When challenges arise--and challenges always arise--the unified family, enterprise, nation or empire can make the shared sacrifices necessary to meet the crisis head-on, and not just survive, but as befits an anti-fragile system (as per Nassim Taleb's definition of anti-fragility), become stronger as a result of adapting to the crisis.

The family, enterprise, nation or empire fragmented by profound disunity is incapable of not just shared sacrifices but of a shared consensus on how to proceed against challenges such as famine, pandemic and economic depression.

It is the nature of human existence that shared sacrifice is the glue that binds disparate individuals and groups into a unified and thus powerful entity. In the early days of the Roman Republic and Empire, the wealthiest citizens were taxed heavily to raise the money needed to defend Rome or prosecute wars of conquest.

The patrician class served as officers in the army, and it was their duty to serve in the front lines, and in some cases (such as the horrendous defeat at Cannae) suffer higher combat death rates that common soldiers.

Profound disunity is characterized by the recognition that favored elites make no sacrifices, and this injustice consumes the binds of civil unity. The elites benefit the most from the system, piling up enormous fortunes and great political power, while the disempowered masses make the sacrifices on the battlefield and pay the taxes.

This disunity is not only political; it is social, economic and cultural as the elites' wealth soars in direct correlation to their unwillingness to make any sacrifices for the common good.

Grasping for power via philanthro-capitalist foundations is not a sacrifice; it's just a PR spin on the same old elitist accumulation of self-serving influence.

Though the mechanics are obscured by the financial games of central banks and financiers, the commoners understand that the nation's elites are parasitic and predatory, rigging the financial and political systems to benefit themselves at the expense of the nation and its citizenry.

Though it's convenient to divide America into two camps, anti-Trump and pro-Trump, these camps are each fragmented into disparate interests. There is no middle ground in the nation and none within the various warring camps.

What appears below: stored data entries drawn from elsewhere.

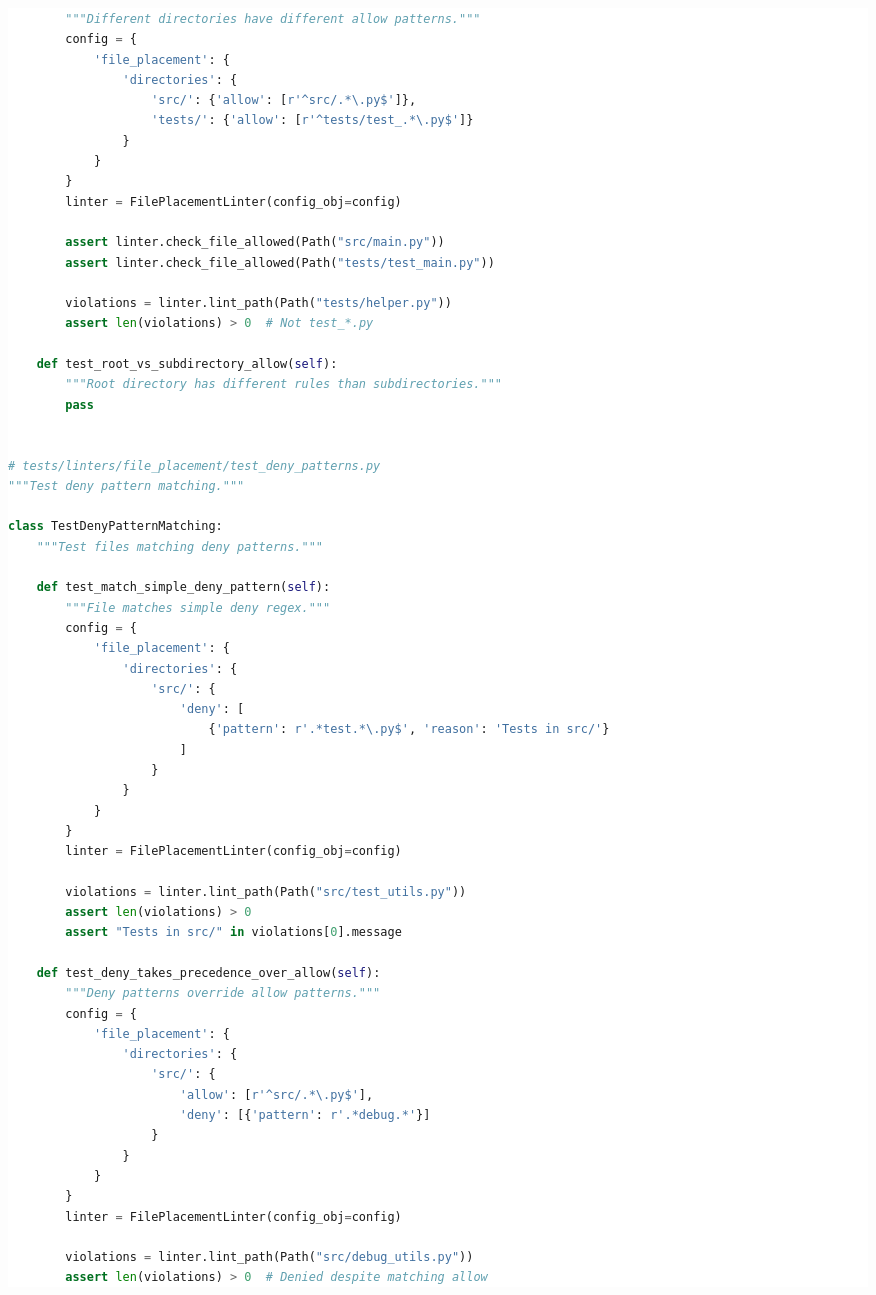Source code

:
 ```python
        """Different directories have different allow patterns."""
        config = {
            'file_placement': {
                'directories': {
                    'src/': {'allow': [r'^src/.*\.py$']},
                    'tests/': {'allow': [r'^tests/test_.*\.py$']}
                }
            }
        }
        linter = FilePlacementLinter(config_obj=config)

        assert linter.check_file_allowed(Path("src/main.py"))
        assert linter.check_file_allowed(Path("tests/test_main.py"))

        violations = linter.lint_path(Path("tests/helper.py"))
        assert len(violations) > 0  # Not test_*.py

    def test_root_vs_subdirectory_allow(self):
        """Root directory has different rules than subdirectories."""
        pass


# tests/linters/file_placement/test_deny_patterns.py
"""Test deny pattern matching."""

class TestDenyPatternMatching:
    """Test files matching deny patterns."""

    def test_match_simple_deny_pattern(self):
        """File matches simple deny regex."""
        config = {
            'file_placement': {
                'directories': {
                    'src/': {
                        'deny': [
                            {'pattern': r'.*test.*\.py$', 'reason': 'Tests in src/'}
                        ]
                    }
                }
            }
        }
        linter = FilePlacementLinter(config_obj=config)

        violations = linter.lint_path(Path("src/test_utils.py"))
        assert len(violations) > 0
        assert "Tests in src/" in violations[0].message

    def test_deny_takes_precedence_over_allow(self):
        """Deny patterns override allow patterns."""
        config = {
            'file_placement': {
                'directories': {
                    'src/': {
                        'allow': [r'^src/.*\.py$'],
                        'deny': [{'pattern': r'.*debug.*'}]
                    }
                }
            }
        }
        linter = FilePlacementLinter(config_obj=config)

        violations = linter.lint_path(Path("src/debug_utils.py"))
        assert len(violations) > 0  # Denied despite matching allow
```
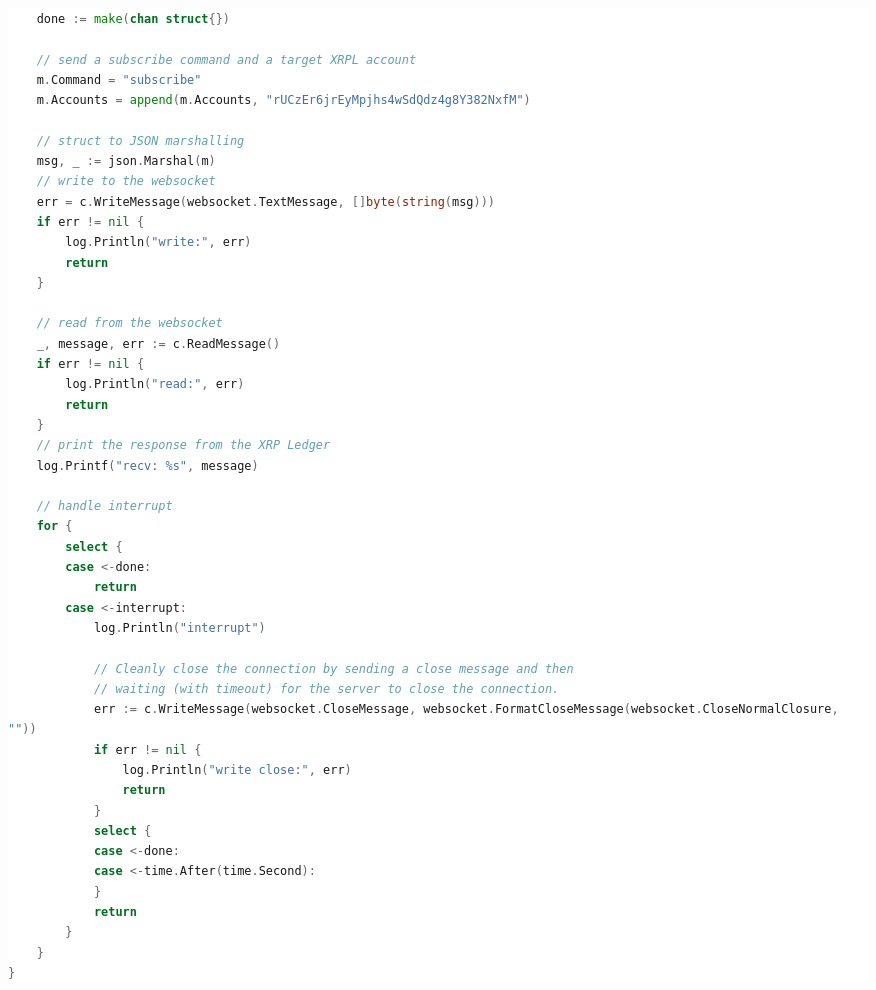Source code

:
 ```go
	done := make(chan struct{})

	// send a subscribe command and a target XRPL account
	m.Command = "subscribe"
	m.Accounts = append(m.Accounts, "rUCzEr6jrEyMpjhs4wSdQdz4g8Y382NxfM")

	// struct to JSON marshalling
	msg, _ := json.Marshal(m)
	// write to the websocket
	err = c.WriteMessage(websocket.TextMessage, []byte(string(msg)))
	if err != nil {
		log.Println("write:", err)
		return
	}

	// read from the websocket
	_, message, err := c.ReadMessage()
	if err != nil {
		log.Println("read:", err)
		return
	}
	// print the response from the XRP Ledger
	log.Printf("recv: %s", message)

	// handle interrupt
	for {
		select {
		case <-done:
			return
		case <-interrupt:
			log.Println("interrupt")

			// Cleanly close the connection by sending a close message and then
			// waiting (with timeout) for the server to close the connection.
			err := c.WriteMessage(websocket.CloseMessage, websocket.FormatCloseMessage(websocket.CloseNormalClosure, ""))
			if err != nil {
				log.Println("write close:", err)
				return
			}
			select {
			case <-done:
			case <-time.After(time.Second):
			}
			return
		}
	}
}
```

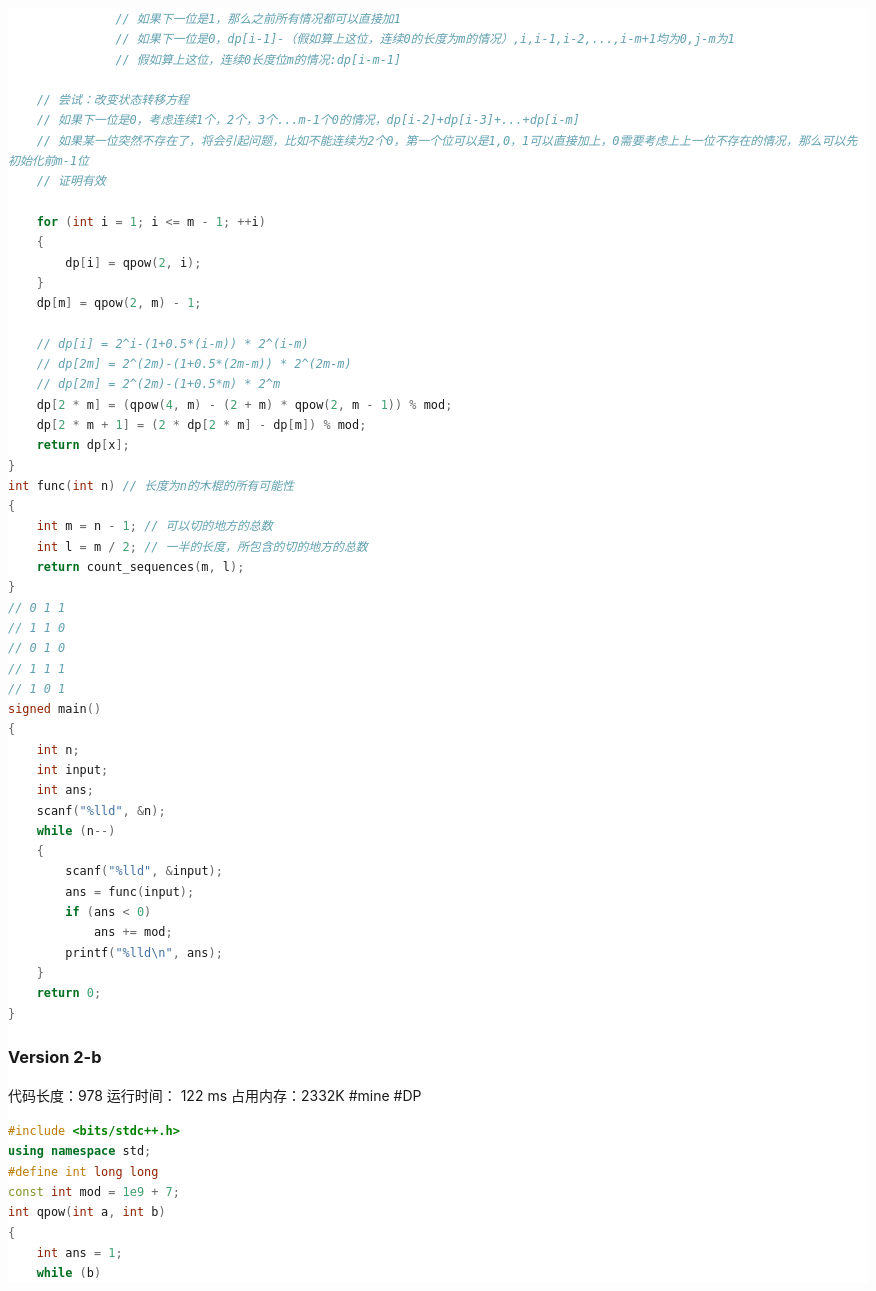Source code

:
 ```cpp
               // 如果下一位是1，那么之前所有情况都可以直接加1
               // 如果下一位是0，dp[i-1]-（假如算上这位，连续0的长度为m的情况）,i,i-1,i-2,...,i-m+1均为0,j-m为1
               // 假如算上这位，连续0长度位m的情况:dp[i-m-1]

    // 尝试：改变状态转移方程
    // 如果下一位是0，考虑连续1个，2个，3个...m-1个0的情况，dp[i-2]+dp[i-3]+...+dp[i-m]
    // 如果某一位突然不存在了，将会引起问题，比如不能连续为2个0，第一个位可以是1,0，1可以直接加上，0需要考虑上上一位不存在的情况，那么可以先初始化前m-1位
    // 证明有效

    for (int i = 1; i <= m - 1; ++i)
    {
        dp[i] = qpow(2, i);
    }
    dp[m] = qpow(2, m) - 1;

    // dp[i] = 2^i-(1+0.5*(i-m)) * 2^(i-m)
    // dp[2m] = 2^(2m)-(1+0.5*(2m-m)) * 2^(2m-m)
    // dp[2m] = 2^(2m)-(1+0.5*m) * 2^m
    dp[2 * m] = (qpow(4, m) - (2 + m) * qpow(2, m - 1)) % mod;
    dp[2 * m + 1] = (2 * dp[2 * m] - dp[m]) % mod;
    return dp[x];
}
int func(int n) // 长度为n的木棍的所有可能性
{
    int m = n - 1; // 可以切的地方的总数
    int l = m / 2; // 一半的长度，所包含的切的地方的总数
    return count_sequences(m, l);
}
// 0 1 1
// 1 1 0
// 0 1 0
// 1 1 1
// 1 0 1
signed main()
{
    int n;
    int input;
    int ans;
    scanf("%lld", &n);
    while (n--)
    {
        scanf("%lld", &input);
        ans = func(input);
        if (ans < 0)
            ans += mod;
        printf("%lld\n", ans);
    }
    return 0;
}
```
### Version 2-b
代码长度：978 运行时间： 122 ms 占用内存：2332K
#mine #DP 
```cpp
#include <bits/stdc++.h>
using namespace std;
#define int long long
const int mod = 1e9 + 7;
int qpow(int a, int b)
{
    int ans = 1;
    while (b)
```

As the Federal Reserve gooses the stock market to new heights, America's billionaires add hundreds of billions in additional wealth to their already obscene piles--piles largely untouched by taxes. In America, sacrifice has long been something demanded of the commoners: they fight the wars, they pay the taxes, they do the work and they sacrifice their health in jobs that only further enrich the few who reap all the gains while sacrificing nothing.

While America's spoiled, parasitic elites indulge in financial and sexual debauchery, fraud and embezzlement, the commoners grow weary of the widening divide in wealth, income, power, health and ethics. America's spoiled, parasitic elites are not just self-serving, greedy, and predatory; they're overconfident and hubris-soaked.

As for the commoners--they've been fragmented for decades into warring camps, fighting over social mores, political theater and all the frustrations of the powerless: embittered by the erosion of security and fairness and the indignities of slaving away for corporations that enrich the few while impoverishing the many, exhausted by the insecurities of chronic under-employment and the exploitations of the gig economy, the commoners may eventually find common cause in overthrowing their exploitive elites.

Or they may just opt out of the whole insane charade and stop paying the mountains of debt and stop trying to prop up the deranging pretense of middle-class snobbery in favor of an honest, low-cost mode of living that dispenses with servitude to self-serving, greedy elites and their corporate-plantation technocrat overlords.

Could America Have a French-Style Revolution? (July 14, 2020)

Asking this is like asking, could the Western Roman Empire fall? Yes, it could, yes it did. Based on the nation's multiple sources of profound disunity, collapse is only a matter of when, not if.